“If I haven’t settled his hash,” pursues Vicente, “then a man may get a bullet through midribs, and live afterwards—a thing not likely. Or I’m much mistaken, mine went straight centreways into the white—that sweet thing I’ve such reason to remember—unluckily for him painted too conspicuously.”
“It must have been El Cascabel, if you saw that.”
“He it was, or I shouldn’t have been so quick on the trigger. Indeed, I wasn’t so confident about the carry of my piece. ’Twas a long shot.”
“The bullet may have hit without killing him—spent, and only stunned him?”
“If your worship feels inclined for a bet, I’ll lay big odds that ere this the Rattlesnake has kicked his last kick, or, to put it more appropriately, wriggled his last wriggle.”
The auditory gathered around the gambusino would laugh at his quaint words, but ere they give way to the inclination it is checked by other words quick following in exclamatory tones,
“Bet’s off, your worship—too late! I’m not the man to dishonour myself by wagering on a certainty. Oigate! you hear that?”
Don Estevan does hear, as the others, sounds ascending from below—human voices, in that melancholy cadence which tells of lamentation for the dead. They come from the direction of the camp, in a wild crooning wail, now and then a stave, as if coyotes were taking part in the lugubrious chorus. At intervals, also, there are other notes, differently intoned; loud angry ejaculations, the Apache war-cry, proclaiming vengeance only to be satisfied with blood for blood.
For nearly an hour the infernal fracas is kept up, the volume of voice continuous, and redoubled by reverberation along the cliffs. Then it is abruptly brought to a close, succeeded by a silence mysterious and ominous in itself. Can it be that in their insane anger the savages have resolved upon the ascent, coûte-qui-coûte? The darkness, dense as ever, would favour, and might tempt them.
There is enough probability in it to make the videttes more vigilant, and their numbers are now greater.
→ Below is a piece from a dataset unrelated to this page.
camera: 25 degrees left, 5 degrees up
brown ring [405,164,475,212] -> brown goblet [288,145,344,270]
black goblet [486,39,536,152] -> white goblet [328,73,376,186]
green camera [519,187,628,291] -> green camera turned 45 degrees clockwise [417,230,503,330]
After an event of such serious consequence, most of the people—women and children excepted—are up and active, moving backwards and forwards between their place of bivouac by the spring and the ravine’s head, all careful not to approach this point too near. The big muskets admonish them; though as yet no shot from one, nor from any other sort of piece, has been fired by the savages. If they mean assault, it will be by stealth, and in silence.